Produced by glands in the skin in response to adrenergic stimulation sweat spreads over the skin surface aided by the surfactant protein Latherin to facilitate cooling by evaporation. Sweating is the main cooling mechanism used by horses and horses which are unable to sweat properly (anhidrosis or dry coat) are at risk of dangerous, potentially lethal overheating.
Sweat contains electrolytes and some amino acids as well as water. It may appear to foam due to the soapy material Latherin. Sweat losses in exercised horses working at moderate pace in mild conditions average 4.5 L per hour rising steeply to 10L – 20l per hour for those working hard in high ambient temperatures and may reach 40L per day representing significant loss of electrolyte ions.

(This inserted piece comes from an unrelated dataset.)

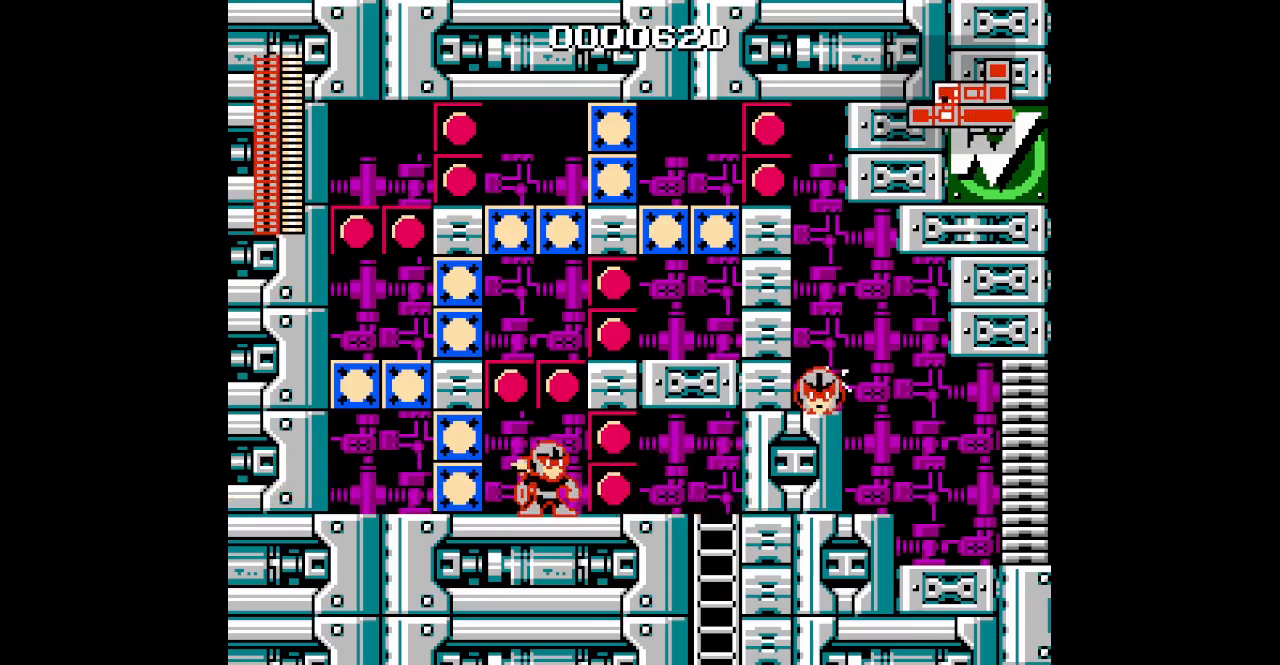
{"buttons": [], "events": []}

Electrolyte depletion as well as dehydration may result from sweat losses causing reduced appetite, loss of skin elasticity (pinch test) and a ‘’tucked up’’ appearance in the belly due to loss of water from the gut reserves.

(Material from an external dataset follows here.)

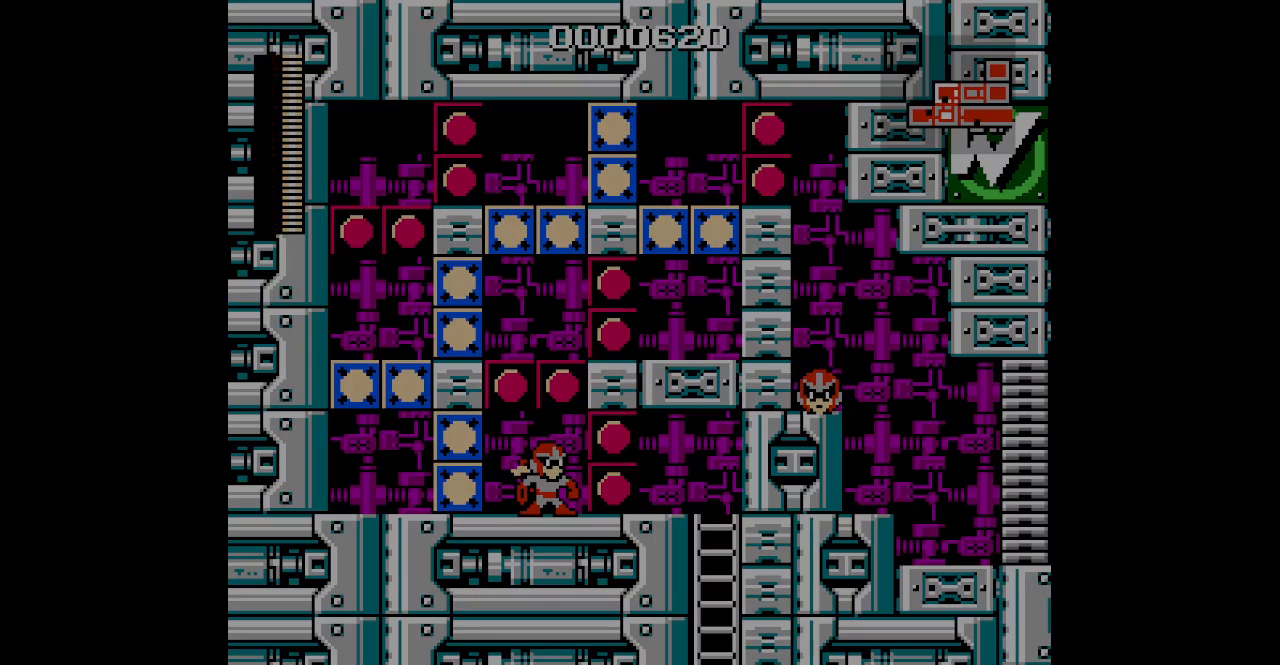
{"buttons": ["DPAD_UP"]}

Severely depleted horses may refuse to drink initially. In endurance racing, horses provided with electrolyte supplements immediately before the start and during the race replaced sweat losses better than those provided with plain water only. Similarly, horses subjected to extended treadmill exercise simulating endurance rides of 30-45km drank well when offered water with 0.9% salt but refused plain water in the first few minutes. Lowered sodium in the body fluid from sweat losses tends to reduce the thirst reflex by reducing plasma osmolarity. In the humid tropics of S.E. Asia electrolytes are normally administered in the drinking water, not the feed, to encourage drinking following the heavy sweat losses routinely encountered there. However, to avoid exacerbating dehydration by overdosing salts, plain water should preferably be offered also.